She is the only one of the new peers who can claim any sort of democratic mandate for her new place, having been elected in a ballot of Green Party members conducted under the single transferable vote.

A London Assembly member for 13 years, former member of the Metropolitan Police Authority and ex-chair of the National Green Party Executive, Ms Jones said it was "an honour and a privilege" to be chosen to represent her part in the second chamber, adding: "I am looking forward to a new battlefield for green ideas and policies."

Entrepreneur Rumi Verjee - the man who brought Domino's Pizzas to the UK - has given more than £800,000 to the Liberal Democrats since 2010 through his company Brompton Capital, but party sources that his nomination was due to his business and charity work.

After arriving in the UK from Uganda in the 1970s when his family's assets were seized, along with those of many other people of Asian origin, by dictator Idi Amin, Mr Verjee built up a business empire including Mayfair china store Thomas Goode and created the Rumi Foundation charity to support humanitarian work.

He said: "It is a great honour to be asked to join the House of Lords. I look forward to working with my new colleagues and continuing to pursue the issues that have been important to me throughout my career; entrepreneurship, diversity, international development and helping young people - giving everyone an equal chance in life."

Lib Dem party president Tim Farron said: "Rumi's quiet commitment to backing the underdog has been a hallmark of his long career in business and in his charity work. His success as a business leader and his clear passion for fairness and equal opportunity make him a perfect Liberal Democrat parliamentarian."

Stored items
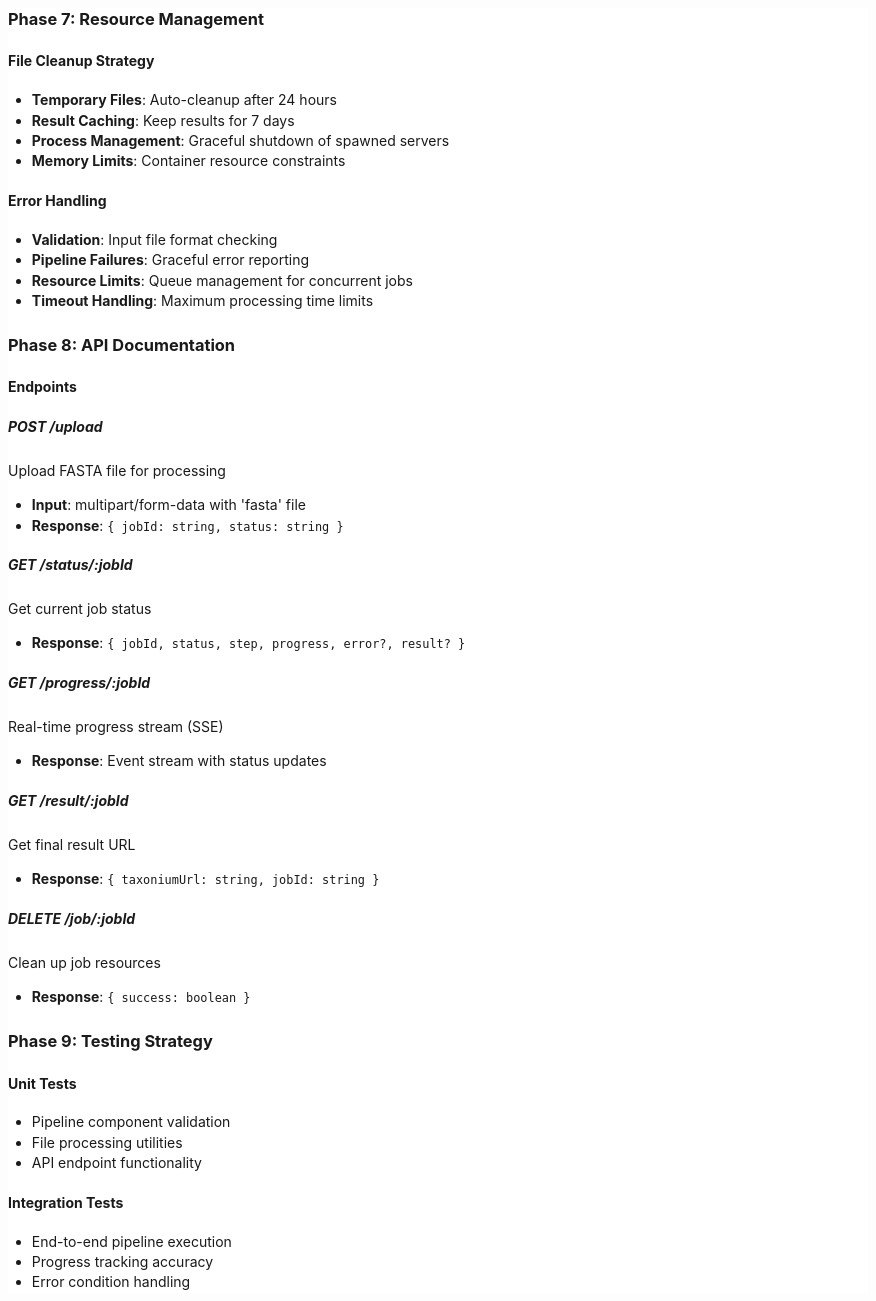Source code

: ### Phase 7: Resource Management

#### File Cleanup Strategy
- **Temporary Files**: Auto-cleanup after 24 hours
- **Result Caching**: Keep results for 7 days
- **Process Management**: Graceful shutdown of spawned servers
- **Memory Limits**: Container resource constraints

#### Error Handling
- **Validation**: Input file format checking
- **Pipeline Failures**: Graceful error reporting
- **Resource Limits**: Queue management for concurrent jobs
- **Timeout Handling**: Maximum processing time limits

### Phase 8: API Documentation

#### Endpoints

##### POST /upload
Upload FASTA file for processing
- **Input**: multipart/form-data with 'fasta' file
- **Response**: `{ jobId: string, status: string }`

##### GET /status/:jobId
Get current job status
- **Response**: `{ jobId, status, step, progress, error?, result? }`

##### GET /progress/:jobId
Real-time progress stream (SSE)
- **Response**: Event stream with status updates

##### GET /result/:jobId
Get final result URL
- **Response**: `{ taxoniumUrl: string, jobId: string }`

##### DELETE /job/:jobId
Clean up job resources
- **Response**: `{ success: boolean }`

### Phase 9: Testing Strategy

#### Unit Tests
- Pipeline component validation
- File processing utilities
- API endpoint functionality

#### Integration Tests
- End-to-end pipeline execution
- Progress tracking accuracy
- Error condition handling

### Directions
A: Rewrite the paragraph of the new peers text that begins "After arriving in the UK from Uganda" as a bulleted list. Keep its main facts.
B: Summarize the new peers text in two sentences.
C: Continue the new peers text from its final paragraph.

### Solved tasks
A:
- Mr Verjee arrived in the UK from Uganda in the 1970s.
- Dictator Idi Amin had seized his family's assets, along with those of many other people of Asian origin.
- He built up a business empire that includes the Mayfair china store Thomas Goode.
- He created the Rumi Foundation charity to support humanitarian work.

B: Ms Jones, a London Assembly member for 13 years who was elected in a ballot of Green Party members under the single transferable vote, is the only new peer who can claim any sort of democratic mandate, and she called her selection "an honour and a privilege." Entrepreneur Rumi Verjee, who came to the UK from Uganda in the 1970s and built a business empire and a charity, has given more than £800,000 to the Liberal Democrats since 2010, and party president Tim Farron praised his passion for fairness and equal opportunity.

C:
The party's deputy leader Simon Hughes - a regular visitor to the Ministry of Sound - welcomed Mr Palumbo's ennoblement, hailing him as "a greatly successful businessman who has made his Elephant and Castle-based company a global club and music brand, valued around the world".

Mr Hughes added: "James has been a valued advisor, friend and Liberal Democrat supporter over many years. He will bring great business and financial expertise to Parliament."

Peers are not paid a salary, but they are entitled to a £300 tax-free allowance for every day they attend a parliamentary sitting.

On the basis of 137 sitting days last year, the 30 new peers would have cost the taxpayer around £1.2 million, plus travel and other expenses.

The extra spending could leave David Cameron facing awkward questions after he repeatedly insisted that the cost of politics should not be allowed to rise.

The coalition's plans to cut the number of MPs from 650 to 600 have already been dropped, and the Independent Parliamentary Standards Authority is proposing they should receive a significant pay rise.

The additional peers will also reinforce concerns about overcrowding in the Upper House.